Material Culture and Subsistence

Material culture attributed to the Ciboney includes distinct lithic industries, minimalized ceramic styles, and shell midden deposits recorded in surveys by scholars from Universidad de La Habana, Institute of Archaeology (Cuba), and field teams funded by agencies such as the National Science Foundation and European Research Council. Faunal remains show reliance on marine resources including species studied by marine biologists at Scripps Institution of Oceanography and Rosenstiel School of Marine and Atmospheric Science, while botanical remains correlate with cultivation practices for crops like manioc comparable to those discussed in ethnographies of Indigenous peoples of South America and reports by the Royal Botanical Gardens, Kew. Artifacts held at institutions like the Museo de Antropología (Havana), the Museo del Hombre Dominicano, and collections catalogued by the British Museum illustrate connections to exchange networks involving islands recorded in travel accounts by Amerigo Vespucci and Hernando de Soto.

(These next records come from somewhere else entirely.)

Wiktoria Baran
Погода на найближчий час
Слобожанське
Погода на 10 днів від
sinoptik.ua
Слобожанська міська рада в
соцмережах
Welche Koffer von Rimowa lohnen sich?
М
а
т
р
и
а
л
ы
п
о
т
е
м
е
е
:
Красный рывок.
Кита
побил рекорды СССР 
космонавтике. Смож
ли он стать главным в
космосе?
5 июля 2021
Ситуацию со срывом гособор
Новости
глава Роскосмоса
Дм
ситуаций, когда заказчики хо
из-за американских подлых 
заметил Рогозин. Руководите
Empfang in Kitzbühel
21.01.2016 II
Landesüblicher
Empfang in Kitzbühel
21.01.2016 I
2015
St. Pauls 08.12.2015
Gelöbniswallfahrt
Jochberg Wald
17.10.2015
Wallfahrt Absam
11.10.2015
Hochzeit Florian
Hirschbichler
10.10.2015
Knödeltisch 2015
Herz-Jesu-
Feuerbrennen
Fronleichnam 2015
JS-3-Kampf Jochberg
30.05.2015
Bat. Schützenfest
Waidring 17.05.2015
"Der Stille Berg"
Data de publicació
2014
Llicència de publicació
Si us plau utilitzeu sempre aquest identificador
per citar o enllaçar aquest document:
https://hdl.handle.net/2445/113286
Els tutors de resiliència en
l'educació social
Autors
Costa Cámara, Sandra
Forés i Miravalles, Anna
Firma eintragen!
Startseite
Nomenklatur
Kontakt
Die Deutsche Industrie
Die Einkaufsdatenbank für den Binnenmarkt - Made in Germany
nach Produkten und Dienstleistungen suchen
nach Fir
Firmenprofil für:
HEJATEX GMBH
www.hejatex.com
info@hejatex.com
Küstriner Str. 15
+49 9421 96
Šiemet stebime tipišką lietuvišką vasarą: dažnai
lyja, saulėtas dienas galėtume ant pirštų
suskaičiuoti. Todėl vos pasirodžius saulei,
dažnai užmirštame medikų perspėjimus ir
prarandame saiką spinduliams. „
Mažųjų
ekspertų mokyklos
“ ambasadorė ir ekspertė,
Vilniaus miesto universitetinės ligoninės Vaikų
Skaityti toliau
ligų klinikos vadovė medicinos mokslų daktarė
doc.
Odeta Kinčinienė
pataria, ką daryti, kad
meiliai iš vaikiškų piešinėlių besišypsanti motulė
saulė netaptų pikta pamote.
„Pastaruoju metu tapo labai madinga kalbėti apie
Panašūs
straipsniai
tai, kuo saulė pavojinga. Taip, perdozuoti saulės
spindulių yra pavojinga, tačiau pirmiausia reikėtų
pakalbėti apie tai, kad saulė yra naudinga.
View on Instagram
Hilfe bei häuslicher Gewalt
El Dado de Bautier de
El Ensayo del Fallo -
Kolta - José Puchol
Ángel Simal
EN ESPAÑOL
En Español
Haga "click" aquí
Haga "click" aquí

Social Organization and Settlement Patterns

Settlement evidence points to small hamlets, seasonal camps, and coastal villages, with site distributions mapped by teams from Rutgers University, University of Cambridge, and Universidad Autónoma de Santo Domingo. Ethnohistoric parallels are drawn to social units referenced in accounts by Pedro Mártir de Anglería and Gonzalo Fernández de Oviedo y Valdés, and compared to social structures of neighboring Taíno polities such as those centralized in regions recorded in reports about the chiefdoms encountered by Diego Colón and Nicolas de Ovando. Spatial analyses published in outlets like Latin American Antiquity and GIS projects affiliated with University College London model settlement clustering, resource catchment areas, and inter-island voyaging routes linked to canoe traditions similar to those of the Carib people.

Contact, Decline, and Legacy

First sustained European contact narratives appear in logs of Christopher Columbus and administrative correspondence attributed to officials including Diego Columbus and Hernán Cortés; these sources, together with ethnographic data collected during colonial administrations under Spanish Empire officials, document demographic collapse from disease and forced labor paralleling patterns seen in studies of colonialism in the Americas, epidemics researched by scholars at Johns Hopkins University, and demographic reconstructions by teams at University of Oxford. Survivals of Ciboney-descended lineages appear in cultural continuities preserved in folk practices recorded by folklorists from Smithsonian Folkways and anthropologists at New York University and University of the West Indies. Contemporary discussions at forums such as the Caribbean Studies Association and in exhibits at the National Museum of the American Indian promote recognition of indigenous heritage across Cuba, Dominican Republic, and the Bahamas, informing repatriation dialogues involving museums like the British Museum and legal frameworks debated in conferences hosted by UNESCO and the Inter-American Commission on Human Rights.